Rz. 596

Bei Vorliegen eines wichtigen Grundes in der Person eines Gesellschafters können die übrigen Gesellschafter auf Ausschließung des missliebigen Gesellschafters klagen (§§ 140, 161 Abs. 2 HGB). Die Anforderungen an das Vorliegen eines wichtigen Grundes sind sehr hoch. Ein wichtiger Grund liegt vor, wenn ein Verbleiben des Gesellschafters die Erreichung des Gesellschaftszwecks unmöglich macht oder erheblich gefährdet oder den übrigen Gesellschaftern nicht zumutbar ist. Ob eine solche Situation gegeben ist, ist anhand der konkreten Umstände und unter Abwägung aller Interessen zu prüfen.
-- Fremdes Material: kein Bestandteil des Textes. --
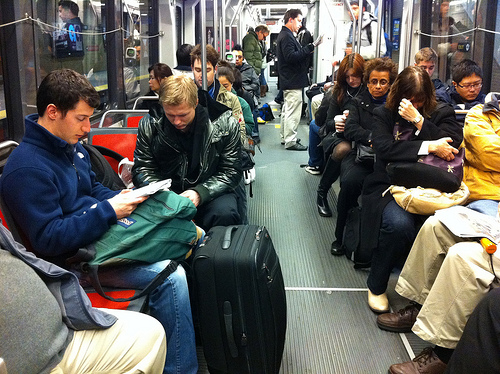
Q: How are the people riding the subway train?
A: Standing and sitting.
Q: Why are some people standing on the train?
A: No seats available.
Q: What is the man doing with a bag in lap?
A: Reading.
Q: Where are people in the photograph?
A: Subway train.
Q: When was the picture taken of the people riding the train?
A: Evening.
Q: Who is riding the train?
A: Men and women.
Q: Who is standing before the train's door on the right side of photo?
A: A man.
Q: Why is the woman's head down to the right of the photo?
A: Fatigue.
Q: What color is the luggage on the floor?
A: Black.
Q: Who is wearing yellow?
A: Person on right.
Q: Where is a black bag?
A: On the floor.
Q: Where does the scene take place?
A: In a train.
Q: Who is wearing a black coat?
A: Man standing.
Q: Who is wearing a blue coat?
A: Guy on left.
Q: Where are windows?
A: On the sides of the train.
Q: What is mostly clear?
A: The aisle.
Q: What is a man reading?
A: Papers.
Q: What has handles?
A: A black bag.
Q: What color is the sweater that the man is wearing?
A: It is blue.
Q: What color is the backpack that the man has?
A: Green.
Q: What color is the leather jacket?
A: It is black.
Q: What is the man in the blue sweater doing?
A: Reading a book.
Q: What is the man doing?
A: Reading.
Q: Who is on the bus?
A: Commuters.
Persönliche Spannungen und gesellschaftsbezogene Meinungsverschiedenheiten können die Ausschließung eines Kommanditisten aus der Gesellschaft nur in besonders schwerwiegenden Fällen rechtfertigen.[1]

 

Rz. 597

Verstößt die Komplementär-GmbH in schwerwiegender Weise gegen die gesellschaftsvertragliche Zuständigkeitsverteilung oder gegen ihre Informationspflicht, kann sie aus der Gesellschaft ausgeschlossen werden. Eine solche Ausschließung ist um so eher möglich, wenn die Komplementär-GmbH am Vermögen der KG nicht beteiligt ist.[2]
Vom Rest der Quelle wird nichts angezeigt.